= Magis Institute =

Magis Institute is a non-profit educational organization dedicated to public education concerning the complementary relationship among the varied disciplines of physics, philosophy, reason, and faith. It was founded by Jesuit priest and former Gonzaga University president Robert J. Spitzer, SJ. The institute's primary outreaches are the Magis Center, The Purposeful Universe, and The Magis Institute for Teachers and Catechists.

== History ==
Fr. Robert Spitzer, SJ, a Jesuit priest, philosopher, educator, author, speaker, and retired President of Gonzaga University in Spokane, Washington, joined with Tim Busch to create the Magis Institute. Spitzer is currently the President of the institute.

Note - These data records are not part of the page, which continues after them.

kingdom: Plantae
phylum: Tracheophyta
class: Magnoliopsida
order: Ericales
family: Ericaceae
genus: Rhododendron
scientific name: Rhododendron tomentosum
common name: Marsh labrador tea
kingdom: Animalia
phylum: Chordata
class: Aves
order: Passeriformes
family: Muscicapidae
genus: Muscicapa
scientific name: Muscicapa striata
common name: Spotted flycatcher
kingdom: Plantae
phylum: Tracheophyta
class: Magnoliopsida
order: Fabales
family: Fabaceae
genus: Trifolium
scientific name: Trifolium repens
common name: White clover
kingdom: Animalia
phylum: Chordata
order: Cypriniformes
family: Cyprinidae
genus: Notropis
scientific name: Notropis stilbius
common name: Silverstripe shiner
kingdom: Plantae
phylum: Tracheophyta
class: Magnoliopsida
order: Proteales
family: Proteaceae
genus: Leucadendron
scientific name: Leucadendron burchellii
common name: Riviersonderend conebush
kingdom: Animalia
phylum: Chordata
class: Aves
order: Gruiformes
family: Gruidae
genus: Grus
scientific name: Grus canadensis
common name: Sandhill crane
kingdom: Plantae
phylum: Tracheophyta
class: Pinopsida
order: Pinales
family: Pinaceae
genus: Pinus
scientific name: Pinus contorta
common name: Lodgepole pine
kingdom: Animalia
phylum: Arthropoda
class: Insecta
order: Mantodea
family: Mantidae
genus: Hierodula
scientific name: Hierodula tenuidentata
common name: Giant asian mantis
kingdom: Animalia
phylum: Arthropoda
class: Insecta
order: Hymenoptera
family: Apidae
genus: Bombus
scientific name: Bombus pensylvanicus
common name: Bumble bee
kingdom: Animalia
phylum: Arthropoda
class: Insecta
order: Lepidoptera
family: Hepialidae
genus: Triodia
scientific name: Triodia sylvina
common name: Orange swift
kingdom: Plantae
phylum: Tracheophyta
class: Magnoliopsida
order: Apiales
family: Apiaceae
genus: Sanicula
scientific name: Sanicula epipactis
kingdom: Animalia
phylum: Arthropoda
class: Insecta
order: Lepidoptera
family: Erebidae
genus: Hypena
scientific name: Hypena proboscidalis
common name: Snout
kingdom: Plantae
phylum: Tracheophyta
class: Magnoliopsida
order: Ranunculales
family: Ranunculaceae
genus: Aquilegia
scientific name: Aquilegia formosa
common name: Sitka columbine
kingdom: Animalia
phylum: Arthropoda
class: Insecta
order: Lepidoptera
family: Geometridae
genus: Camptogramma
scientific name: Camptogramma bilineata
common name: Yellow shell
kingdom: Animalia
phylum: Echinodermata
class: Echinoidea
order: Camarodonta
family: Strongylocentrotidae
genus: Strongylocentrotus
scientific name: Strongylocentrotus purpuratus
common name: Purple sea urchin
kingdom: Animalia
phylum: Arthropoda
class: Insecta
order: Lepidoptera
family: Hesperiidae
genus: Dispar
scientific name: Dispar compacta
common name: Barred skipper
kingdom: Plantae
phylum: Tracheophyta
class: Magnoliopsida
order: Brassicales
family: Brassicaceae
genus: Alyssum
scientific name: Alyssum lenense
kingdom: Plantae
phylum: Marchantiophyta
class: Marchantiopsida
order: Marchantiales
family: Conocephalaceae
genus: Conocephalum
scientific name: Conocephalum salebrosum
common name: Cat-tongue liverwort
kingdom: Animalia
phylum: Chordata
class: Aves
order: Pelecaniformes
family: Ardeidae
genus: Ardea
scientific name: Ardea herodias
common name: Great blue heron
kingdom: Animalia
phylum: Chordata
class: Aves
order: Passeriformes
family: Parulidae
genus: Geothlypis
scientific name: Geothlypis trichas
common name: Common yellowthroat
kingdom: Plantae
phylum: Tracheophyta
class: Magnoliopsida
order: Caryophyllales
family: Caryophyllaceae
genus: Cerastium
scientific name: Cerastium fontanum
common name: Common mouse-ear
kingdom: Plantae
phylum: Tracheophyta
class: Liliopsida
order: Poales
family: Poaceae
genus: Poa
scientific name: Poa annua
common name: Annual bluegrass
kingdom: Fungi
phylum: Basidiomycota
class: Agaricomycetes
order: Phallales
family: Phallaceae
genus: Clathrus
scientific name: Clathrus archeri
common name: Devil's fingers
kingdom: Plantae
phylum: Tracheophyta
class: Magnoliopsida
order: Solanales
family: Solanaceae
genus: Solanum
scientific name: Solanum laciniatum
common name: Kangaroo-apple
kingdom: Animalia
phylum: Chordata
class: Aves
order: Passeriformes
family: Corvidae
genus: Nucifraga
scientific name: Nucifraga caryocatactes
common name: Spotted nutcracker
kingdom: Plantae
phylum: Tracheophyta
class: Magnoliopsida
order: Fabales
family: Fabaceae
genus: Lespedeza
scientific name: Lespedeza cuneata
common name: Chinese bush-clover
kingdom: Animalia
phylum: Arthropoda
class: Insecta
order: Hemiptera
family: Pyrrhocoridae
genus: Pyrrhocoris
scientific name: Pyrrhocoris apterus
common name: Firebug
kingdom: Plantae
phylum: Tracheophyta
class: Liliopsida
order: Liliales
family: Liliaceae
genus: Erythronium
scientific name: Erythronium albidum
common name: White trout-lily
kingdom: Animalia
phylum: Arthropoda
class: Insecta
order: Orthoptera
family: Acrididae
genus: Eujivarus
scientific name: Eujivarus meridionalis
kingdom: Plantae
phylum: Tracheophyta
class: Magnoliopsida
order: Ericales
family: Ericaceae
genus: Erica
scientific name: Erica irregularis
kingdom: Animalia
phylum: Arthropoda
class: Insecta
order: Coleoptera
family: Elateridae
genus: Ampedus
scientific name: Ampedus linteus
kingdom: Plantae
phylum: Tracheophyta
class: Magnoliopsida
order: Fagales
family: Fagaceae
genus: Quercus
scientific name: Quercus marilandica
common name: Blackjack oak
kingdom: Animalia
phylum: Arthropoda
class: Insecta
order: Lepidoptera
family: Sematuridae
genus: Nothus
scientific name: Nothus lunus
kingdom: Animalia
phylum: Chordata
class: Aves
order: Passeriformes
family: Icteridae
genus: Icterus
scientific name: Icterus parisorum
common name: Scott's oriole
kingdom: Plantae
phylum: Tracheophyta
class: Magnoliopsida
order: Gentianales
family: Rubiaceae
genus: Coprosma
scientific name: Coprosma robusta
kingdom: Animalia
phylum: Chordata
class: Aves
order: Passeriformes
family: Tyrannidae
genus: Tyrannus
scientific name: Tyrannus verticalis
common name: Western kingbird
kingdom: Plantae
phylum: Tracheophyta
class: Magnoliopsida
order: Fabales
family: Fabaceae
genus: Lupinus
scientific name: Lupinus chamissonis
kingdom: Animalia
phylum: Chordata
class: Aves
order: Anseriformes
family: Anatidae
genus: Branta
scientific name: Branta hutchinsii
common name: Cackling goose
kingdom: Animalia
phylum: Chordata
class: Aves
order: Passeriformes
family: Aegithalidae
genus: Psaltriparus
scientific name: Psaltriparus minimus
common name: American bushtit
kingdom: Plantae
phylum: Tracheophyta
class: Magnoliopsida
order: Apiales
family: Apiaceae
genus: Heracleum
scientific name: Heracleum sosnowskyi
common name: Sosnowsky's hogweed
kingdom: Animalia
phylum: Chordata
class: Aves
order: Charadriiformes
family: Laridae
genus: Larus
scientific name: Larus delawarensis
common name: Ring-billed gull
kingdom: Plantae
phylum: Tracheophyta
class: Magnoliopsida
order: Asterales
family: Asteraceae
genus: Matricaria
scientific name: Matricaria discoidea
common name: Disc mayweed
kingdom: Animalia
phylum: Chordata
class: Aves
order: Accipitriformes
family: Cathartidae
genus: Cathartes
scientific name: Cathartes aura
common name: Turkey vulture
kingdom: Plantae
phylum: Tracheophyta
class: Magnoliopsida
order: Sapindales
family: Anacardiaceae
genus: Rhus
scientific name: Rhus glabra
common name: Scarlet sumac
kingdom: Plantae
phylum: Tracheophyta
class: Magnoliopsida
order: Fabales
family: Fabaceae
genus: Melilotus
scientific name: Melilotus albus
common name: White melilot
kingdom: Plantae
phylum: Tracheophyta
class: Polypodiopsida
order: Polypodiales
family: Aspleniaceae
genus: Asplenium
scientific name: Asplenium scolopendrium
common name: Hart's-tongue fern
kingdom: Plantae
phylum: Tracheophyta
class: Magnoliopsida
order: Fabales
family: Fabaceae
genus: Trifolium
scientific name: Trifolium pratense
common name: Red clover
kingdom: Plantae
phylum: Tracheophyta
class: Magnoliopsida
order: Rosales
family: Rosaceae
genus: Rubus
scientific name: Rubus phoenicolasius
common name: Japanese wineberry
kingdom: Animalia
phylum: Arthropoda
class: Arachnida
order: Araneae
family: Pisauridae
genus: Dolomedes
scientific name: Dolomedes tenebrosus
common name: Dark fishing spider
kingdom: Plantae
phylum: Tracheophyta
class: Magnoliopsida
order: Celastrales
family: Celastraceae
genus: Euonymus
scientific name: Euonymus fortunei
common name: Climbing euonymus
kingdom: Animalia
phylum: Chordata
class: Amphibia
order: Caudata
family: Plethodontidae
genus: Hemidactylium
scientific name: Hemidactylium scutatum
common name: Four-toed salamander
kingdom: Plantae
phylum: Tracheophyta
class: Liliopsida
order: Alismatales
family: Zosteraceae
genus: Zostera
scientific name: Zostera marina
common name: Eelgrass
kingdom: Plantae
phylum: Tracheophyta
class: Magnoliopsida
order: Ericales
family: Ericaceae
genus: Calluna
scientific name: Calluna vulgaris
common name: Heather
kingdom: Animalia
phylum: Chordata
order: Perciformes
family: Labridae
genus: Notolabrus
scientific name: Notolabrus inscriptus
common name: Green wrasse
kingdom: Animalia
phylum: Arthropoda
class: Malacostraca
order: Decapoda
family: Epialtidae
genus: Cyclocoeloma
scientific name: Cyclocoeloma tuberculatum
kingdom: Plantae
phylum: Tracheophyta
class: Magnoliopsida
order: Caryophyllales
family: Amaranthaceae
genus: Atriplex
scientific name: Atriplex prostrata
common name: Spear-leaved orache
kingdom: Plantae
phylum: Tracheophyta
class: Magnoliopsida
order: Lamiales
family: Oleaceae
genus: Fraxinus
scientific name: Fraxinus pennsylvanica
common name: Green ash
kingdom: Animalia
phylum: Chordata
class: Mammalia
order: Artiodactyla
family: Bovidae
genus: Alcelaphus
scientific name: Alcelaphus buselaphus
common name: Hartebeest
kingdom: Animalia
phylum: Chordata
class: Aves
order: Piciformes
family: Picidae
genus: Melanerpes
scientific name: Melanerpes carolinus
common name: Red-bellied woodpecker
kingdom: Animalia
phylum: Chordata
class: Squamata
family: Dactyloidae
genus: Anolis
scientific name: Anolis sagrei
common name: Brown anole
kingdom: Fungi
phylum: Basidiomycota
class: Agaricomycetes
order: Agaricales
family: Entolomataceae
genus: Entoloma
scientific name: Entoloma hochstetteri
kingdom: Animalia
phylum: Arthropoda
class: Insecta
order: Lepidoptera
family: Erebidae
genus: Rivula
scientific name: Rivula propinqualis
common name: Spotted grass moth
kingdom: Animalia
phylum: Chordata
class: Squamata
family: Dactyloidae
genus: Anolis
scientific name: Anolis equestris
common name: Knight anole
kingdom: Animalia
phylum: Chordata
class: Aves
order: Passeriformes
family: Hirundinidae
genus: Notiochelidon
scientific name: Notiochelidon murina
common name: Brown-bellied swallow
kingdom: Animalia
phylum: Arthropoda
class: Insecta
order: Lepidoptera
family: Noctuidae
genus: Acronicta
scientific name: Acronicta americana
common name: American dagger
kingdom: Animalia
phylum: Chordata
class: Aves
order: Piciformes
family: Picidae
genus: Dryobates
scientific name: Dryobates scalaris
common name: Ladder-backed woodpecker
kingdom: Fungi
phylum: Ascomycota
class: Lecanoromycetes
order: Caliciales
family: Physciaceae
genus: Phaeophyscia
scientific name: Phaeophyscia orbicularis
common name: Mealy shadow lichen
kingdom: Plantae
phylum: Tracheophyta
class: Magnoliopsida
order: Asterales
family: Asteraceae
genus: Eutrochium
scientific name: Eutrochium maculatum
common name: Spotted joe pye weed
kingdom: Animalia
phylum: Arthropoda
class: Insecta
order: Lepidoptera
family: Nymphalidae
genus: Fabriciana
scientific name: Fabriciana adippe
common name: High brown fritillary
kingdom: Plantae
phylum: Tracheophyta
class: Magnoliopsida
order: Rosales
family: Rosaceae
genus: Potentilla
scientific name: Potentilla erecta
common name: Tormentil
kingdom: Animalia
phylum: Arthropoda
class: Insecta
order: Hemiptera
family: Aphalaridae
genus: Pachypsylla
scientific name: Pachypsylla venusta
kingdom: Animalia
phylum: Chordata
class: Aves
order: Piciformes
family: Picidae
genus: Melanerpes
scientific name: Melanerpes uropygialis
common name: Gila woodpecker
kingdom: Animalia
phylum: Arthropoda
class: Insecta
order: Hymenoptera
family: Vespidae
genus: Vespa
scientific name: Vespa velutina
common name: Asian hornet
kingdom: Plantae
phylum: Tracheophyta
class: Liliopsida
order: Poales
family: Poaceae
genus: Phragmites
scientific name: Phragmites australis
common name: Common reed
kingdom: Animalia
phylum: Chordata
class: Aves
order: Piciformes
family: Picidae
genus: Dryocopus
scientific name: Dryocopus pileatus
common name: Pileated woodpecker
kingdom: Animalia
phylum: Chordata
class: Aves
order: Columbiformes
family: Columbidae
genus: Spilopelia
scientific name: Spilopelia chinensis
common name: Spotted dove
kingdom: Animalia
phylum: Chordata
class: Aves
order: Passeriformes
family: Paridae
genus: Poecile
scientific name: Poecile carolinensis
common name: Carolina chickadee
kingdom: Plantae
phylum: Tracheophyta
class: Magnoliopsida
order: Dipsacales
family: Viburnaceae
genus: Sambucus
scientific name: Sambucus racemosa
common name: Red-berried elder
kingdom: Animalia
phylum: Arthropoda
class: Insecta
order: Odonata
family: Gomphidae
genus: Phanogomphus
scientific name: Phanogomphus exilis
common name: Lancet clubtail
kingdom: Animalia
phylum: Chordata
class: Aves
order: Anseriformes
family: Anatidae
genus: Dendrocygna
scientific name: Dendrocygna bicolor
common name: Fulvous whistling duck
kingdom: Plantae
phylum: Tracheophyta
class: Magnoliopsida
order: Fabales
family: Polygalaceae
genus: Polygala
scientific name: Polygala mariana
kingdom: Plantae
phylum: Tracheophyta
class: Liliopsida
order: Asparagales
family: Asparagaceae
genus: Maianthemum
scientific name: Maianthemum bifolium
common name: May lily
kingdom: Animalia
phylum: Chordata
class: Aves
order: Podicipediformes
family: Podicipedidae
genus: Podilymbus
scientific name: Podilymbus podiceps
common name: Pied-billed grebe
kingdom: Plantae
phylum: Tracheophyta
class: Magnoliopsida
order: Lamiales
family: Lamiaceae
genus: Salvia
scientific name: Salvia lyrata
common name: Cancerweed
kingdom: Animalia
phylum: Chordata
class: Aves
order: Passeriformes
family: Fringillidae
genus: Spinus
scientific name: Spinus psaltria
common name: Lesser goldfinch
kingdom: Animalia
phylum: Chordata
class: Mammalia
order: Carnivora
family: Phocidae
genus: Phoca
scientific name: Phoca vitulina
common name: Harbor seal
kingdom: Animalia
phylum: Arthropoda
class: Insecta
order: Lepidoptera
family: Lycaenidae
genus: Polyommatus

== The Magis Center for Reason and Faith ==
Magis Institute originally was created simply to be a center for Catholic spirituality. In 2008, Father Spitzer and his associates at Magis considered how they might offer a reasoned, scientific alternative viewpoint to those publicly expressed by "new atheism" writers such as Christopher Hitchens and Richard Dawkins. As a result of these conversations, Father Spitzer began the Magis Center for Reason and Faith to provide a framework for the creation and distribution of materials expressing this alternative viewpoint.

On 3 September 2010, the Catholic News Agency featured Spitzer in a printed response to the announcement of Stephen Hawking's new book touching on the subject of the origins of the universe.

On 10 September 2010, the institute was mentioned on the CNN program Larry King Live. Father Spitzer appeared as a panelist on the program which featured Dr. Stephen Hawking, Hawking's literary collaborator, Leonard Mlodinow, and author Deepak Chopra in a one-hour prime-time discussion on the need for a transcendent creator of the universe.

== Methods ==
The institute, through Magis Center for Reason and Faith, has utilized different methods to leverage media to publicize a view of the compatibility of faith and reason:

=== Books ===
Father Spitzer published New Proofs for the Existence of God Other books authored by members of the institute are intended to be affordable and tailored to the average reader within the planned demographic. The institute also helps to promote the books of other writers who share a similar viewpoint, e.g. William Lane Craig, working with a physicist named Simpson, published the Blackwell Commentary on Natural Theology.

=== Documentary films ===
Former NBC News and Today Show producer Martha Cotton works with the institute to make these complex issues more intelligible and to prompt discussions among high school students. The first documentary, "Cosmic Origins", features Nobel Laureate Arno Penzias, who discovered background radiation from the Big Bang. The video also features John Polkinghorne, who is an Anglican priest and a winner of the Templeton Prize.

=== Social media ===
The institute has a popular Facebook page, and frequently releases videos on YouTube. This content highlights the long history of scientific research done by members of the clergy over the centuries, with a special focus on those who are currently active in their respective fields.

=== High school curriculum ===
The institute's website offers a curriculum for high school students that is designed for use in parochial schools and church youth groups.

=== Adult education and college curriculum ===
The institute arranged for a college course in conjunction with Benedictine College in Atchison, Kansas titled "Physics and Metaphysics in Dialogue".